TASK DESCRIPTION:
Reproduce the listing in full, exactly as written, but without images.

DATA SECTION:
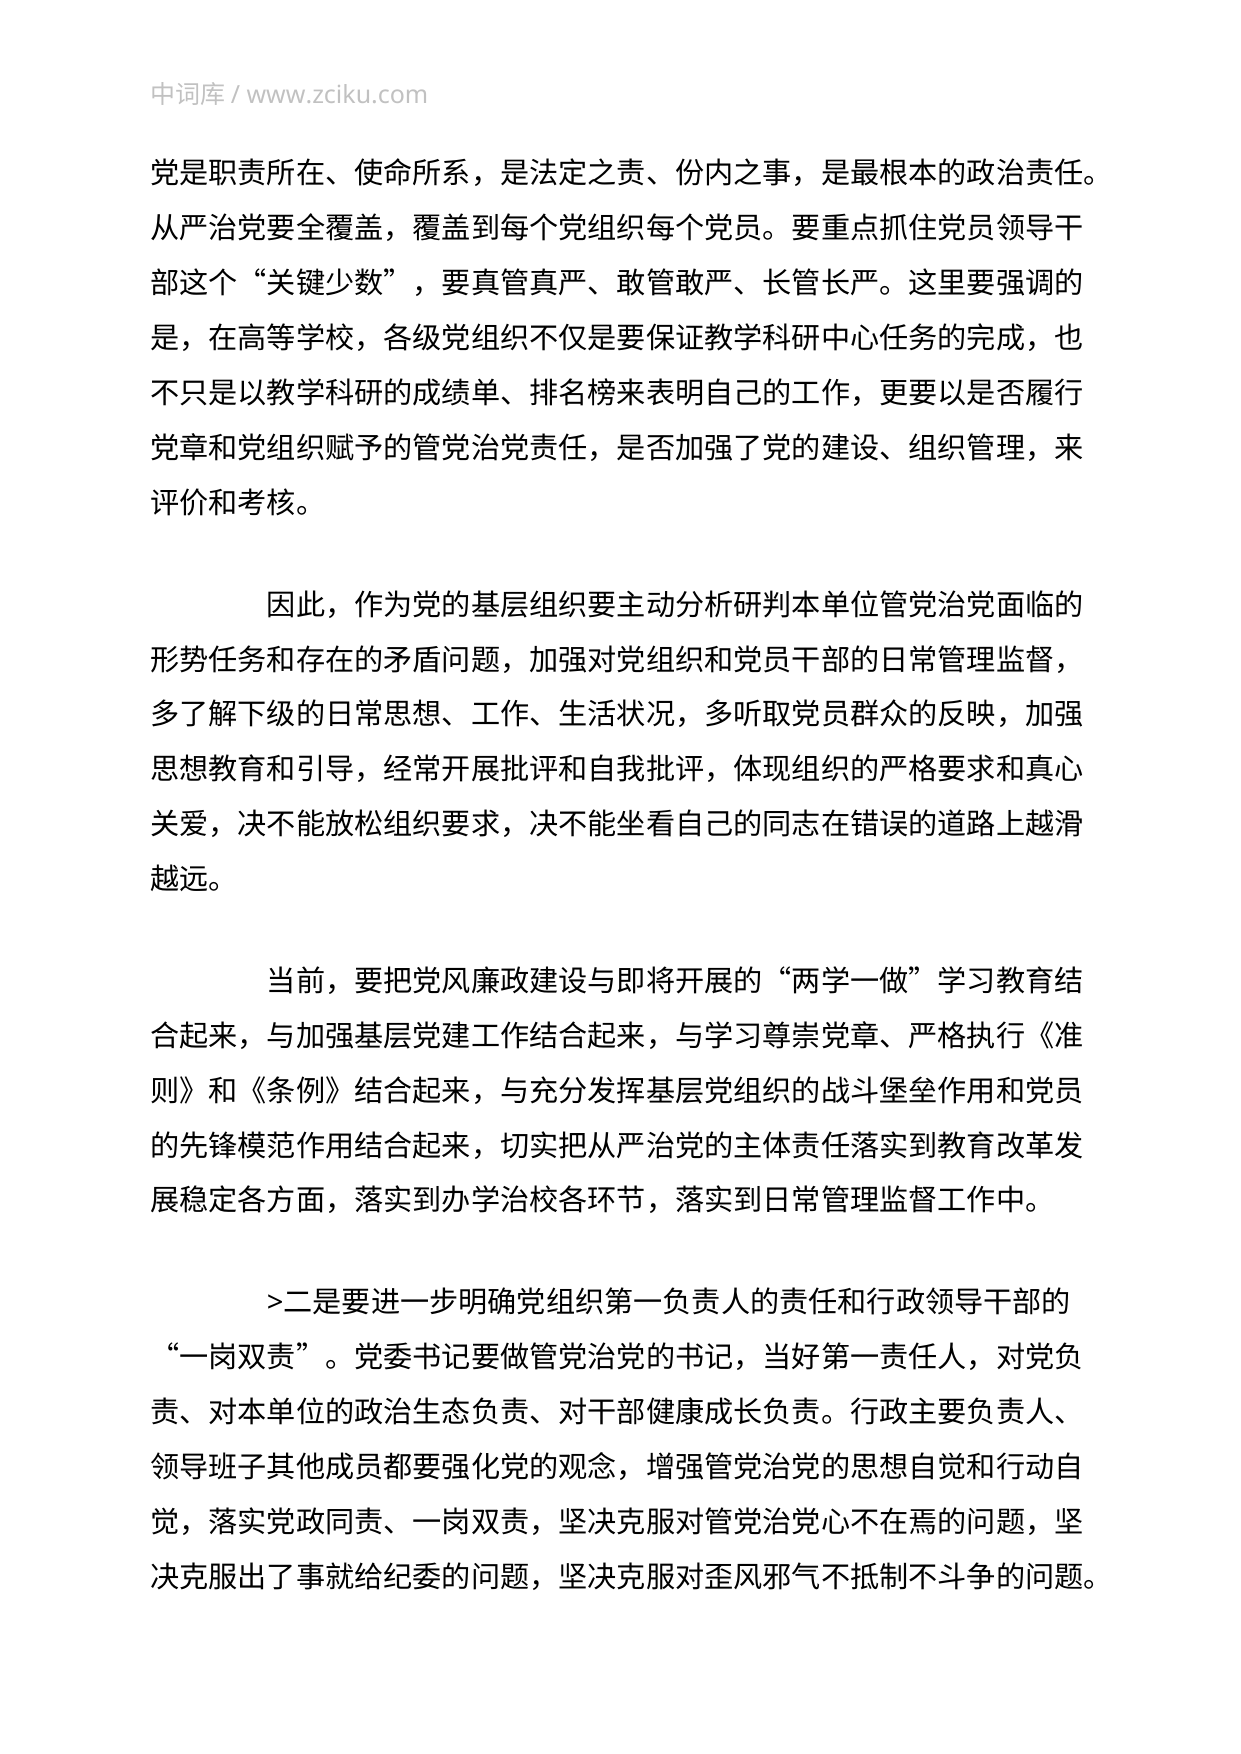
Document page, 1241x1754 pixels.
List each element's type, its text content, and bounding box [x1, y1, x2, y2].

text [150, 1279, 1090, 1596]
text 当前，要把党风廉政建设与即将开展的“两学一做”学习教育结合起来，与加强基层党建工作结合起来，与学习尊崇党章、严格执行《准则》和《条例》结合起来，与充分发挥基层党组织的战斗堡垒作用和党员的先锋模范作用结合起来，切实把从严治党的主体责任落实到教育改革发展稳定各方面，落实到办学治校各环节，落实到日常管理监督工作中。 [150, 957, 1090, 1219]
text 因此，作为党的基层组织要主动分析研判本单位管党治党面临的形势任务和存在的矛盾问题，加强对党组织和党员干部的日常管理监督，多了解下级的日常思想、工作、生活状况，多听取党员群众的反映，加强思想教育和引导，经常开展批评和自我批评，体现组织的严格要求和真心关爱，决不能放松组织要求，决不能坐看自己的同志在错误的道路上越滑越远。 [150, 581, 1090, 898]
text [150, 150, 1090, 522]
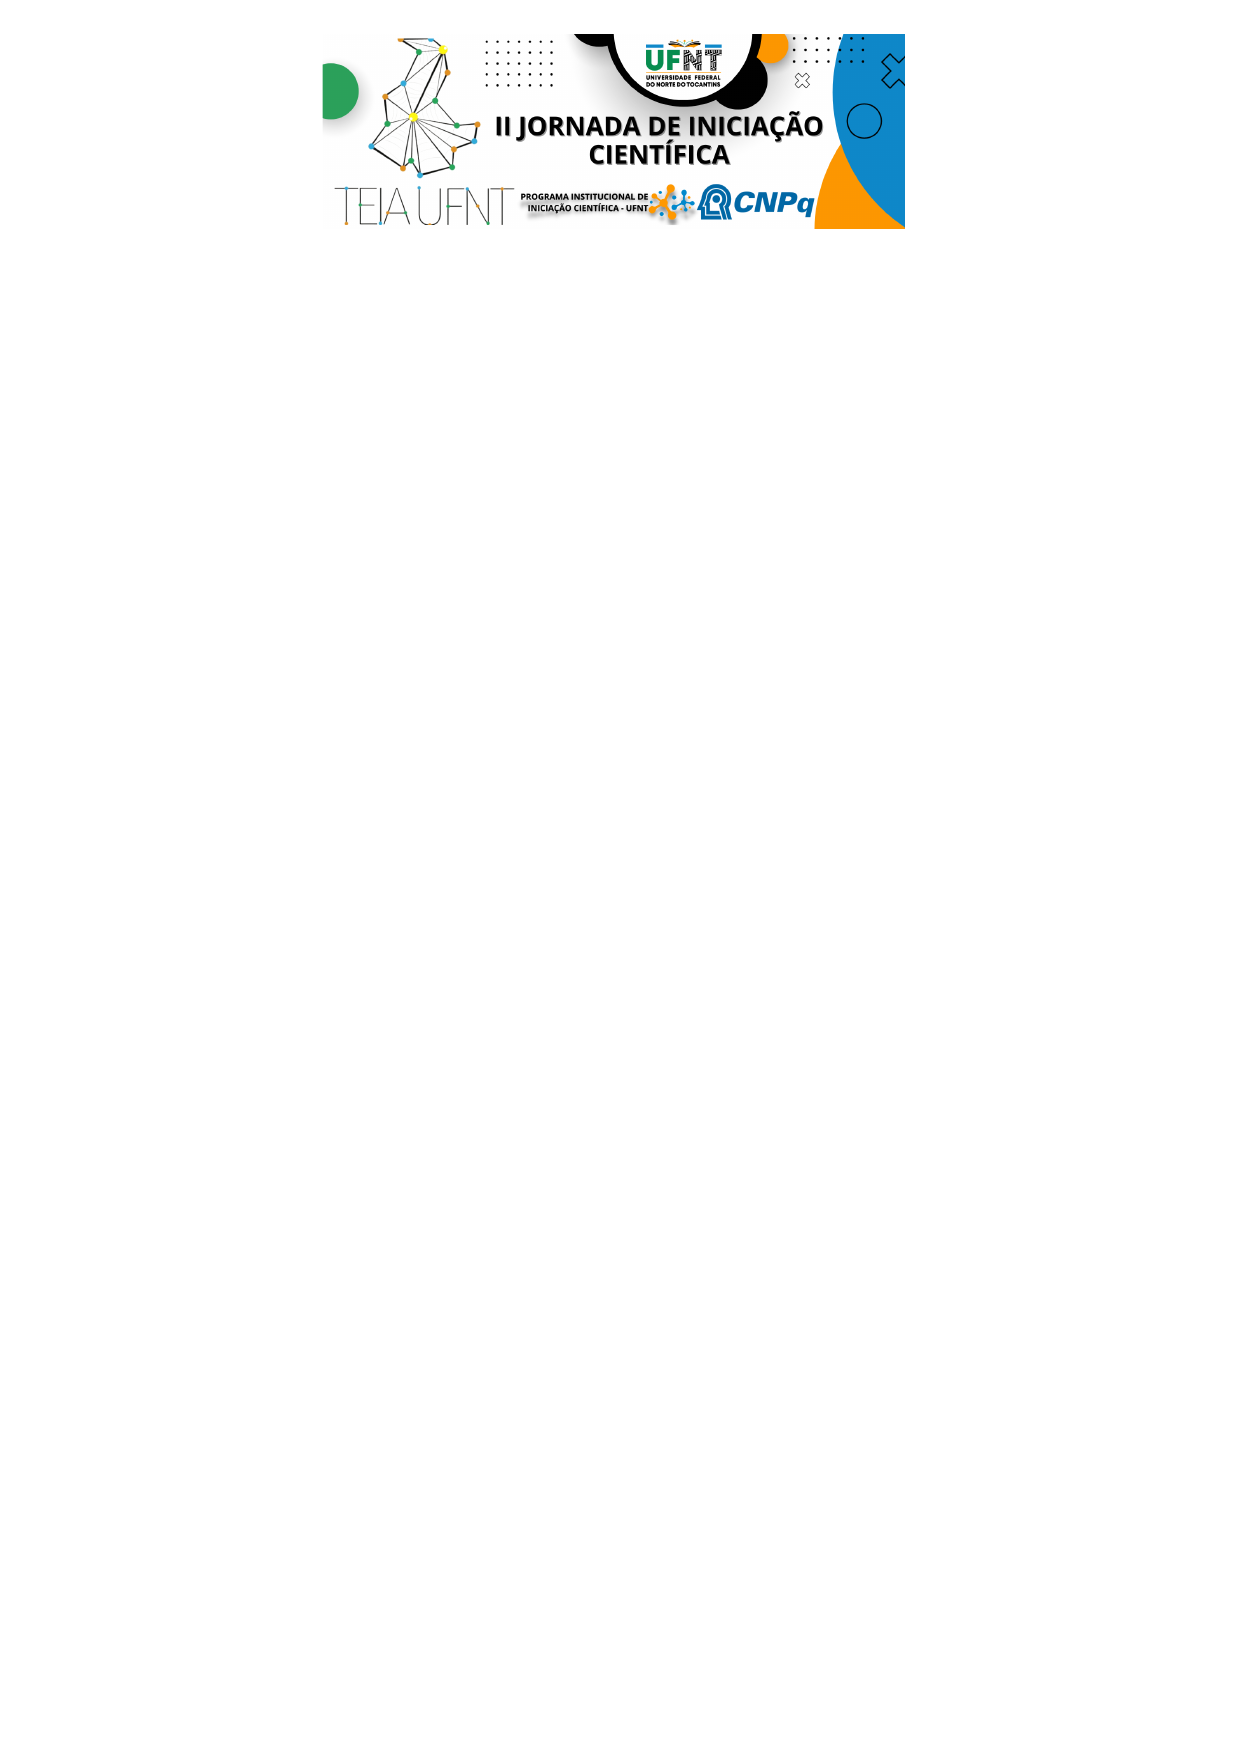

EXERCISE RESULT:
Document page, 1241x1754 pixels.
List each element's type, its text content, and bounding box [x1, y1, x2, y2].

text [150, 1279, 1090, 1596]
text 当前，要把党风廉政建设与即将开展的“两学一做”学习教育结合起来，与加强基层党建工作结合起来，与学习尊崇党章、严格执行《准则》和《条例》结合起来，与充分发挥基层党组织的战斗堡垒作用和党员的先锋模范作用结合起来，切实把从严治党的主体责任落实到教育改革发展稳定各方面，落实到办学治校各环节，落实到日常管理监督工作中。 [150, 957, 1090, 1219]
text 因此，作为党的基层组织要主动分析研判本单位管党治党面临的形势任务和存在的矛盾问题，加强对党组织和党员干部的日常管理监督，多了解下级的日常思想、工作、生活状况，多听取党员群众的反映，加强思想教育和引导，经常开展批评和自我批评，体现组织的严格要求和真心关爱，决不能放松组织要求，决不能坐看自己的同志在错误的道路上越滑越远。 [150, 581, 1090, 898]
text [150, 150, 1090, 522]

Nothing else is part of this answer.